In diesem Jahr werden die Bezirksleistungsbewerbe in Mödling abgehalten.
Die Freiwillige Feuerwehr Mödling zählt in ihrem 120. Bestandsjahr eine Mannschaft von 85 Aktiven, 16 Reservisten und 11 Jugendlichen. Auf den Fuhrpark mit 10 Fahrzeugen, darunter insgesamt 11.000l "Wasser auf Rädern", ist man stolz. Das Feuerwehrkommando unter Werner Rachenzentner zählt bereits, wie auch alle nachfolgenden Kommanden bis heute, auf OV Werner Brixel als Leiter des Verwaltungsdienstes. Die Feuerwehrjugend im Jahr 1987 wird von LM Manfred Ropez geleitet. Unter den Jugendlichen findet man unter anderem Walter Hejl, Peter Lichtenöcker und Bernhard Pleschko. Gerald Stöhr ist Zugskommandant vom 4. Zug, Klaus Berger Gruppenkommandant 1. Zug / 1. Gruppe. Was noch keiner ahnt: Sie werden später gemeinsam ihre erlernten Führungsqualitäten im Feuerwehrkommando unter Beweis stellen.

Im September tritt ein vierter Disponent, Leopold Potzmann, den Dienst in der Bezirksalarmzentrale an.

Das Jahr 1988

1988

Ein Atemluftfahrzeug zur Unterstützung bei Brandeinsätzen wird angeschafft. Dieses Fahrzeug dient zum sofortigen Befüllen von Atemschutzflaschen am Einsatzort und wird bei Großbränden als Atemschutzsammelplatz verwendet.
Das Jahr 1989

1989

In diesem Jahr bewerben sich die Feuerwehrmänner Jürgen Berger, Klaus Berger und Franz Stangl zur Ausbildung als Feuerwehrtaucher. Die Niederösterreichischen Lehrgänge zählen zu den härtesten Tauchausbildungen Österreichs. Die Mödlinger Bewerber bestechen durch Ausdauer und besondere Kameradschaft und können 1991 ihre Ausbildung auf der Insel Elba mit Abschlussprüfung beenden. 2005 werden Klaus Berger als Kommandant und Franz Stangl als Stellvertreter die Leitung der Tauchgruppe Niederösterreich Süd übernehmen. Zu den Mitgliedern zählen Feuerwehrmänner der Bezirke Mödling, Wr. Neustadt, Wien Umgebung und Baden.

Das Jahr 1990

1990

Im Jänner dieses Jahres verlässt uns LM Manfred Podhorsky nach langem, schweren Leiden im 35. Lebensjahr für immer. Er hinterlässt zwei Kinder. Sein ältester Sohn, Markus Podhorsky ist seit 2001 Mitglied der Berufsfeuerwehr Wien.
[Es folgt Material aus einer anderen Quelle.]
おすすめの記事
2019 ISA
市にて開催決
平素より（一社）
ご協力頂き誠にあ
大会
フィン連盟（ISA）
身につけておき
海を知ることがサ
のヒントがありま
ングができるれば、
Eine Großeinsatzübung gemeinsam mit dem Jugendrotkreuz und dem Flugrettungsdienst des Innenministeriums wird abgehalten. Angenommen wird ein Brand in einem Klassenzimmer im ersten Stockwerk der Hyrtlschule.

Durch einen nicht alltäglichen Antrag von Stadtrat Pepi Wagner im Gemeinderat, wird es möglich, dass Feuerwehrmitglieder auf Kosten der Stadtgemeinde Mödling die Fahrschule zum Erlangen des Führerscheines für C-Fahrzeuge besuchen dürfen. Feuerwehrmänner, welche diese Subvention in Anspruch nehmen, verpflichten sich zum Feuerwehrdienst für mind. 8 Jahre. Diese "Führerscheinaktion" ist bereits fixer Bestandteil unserer Ausbildung und für die Aufrechterhaltung des Fahrerstandes unerlässlich.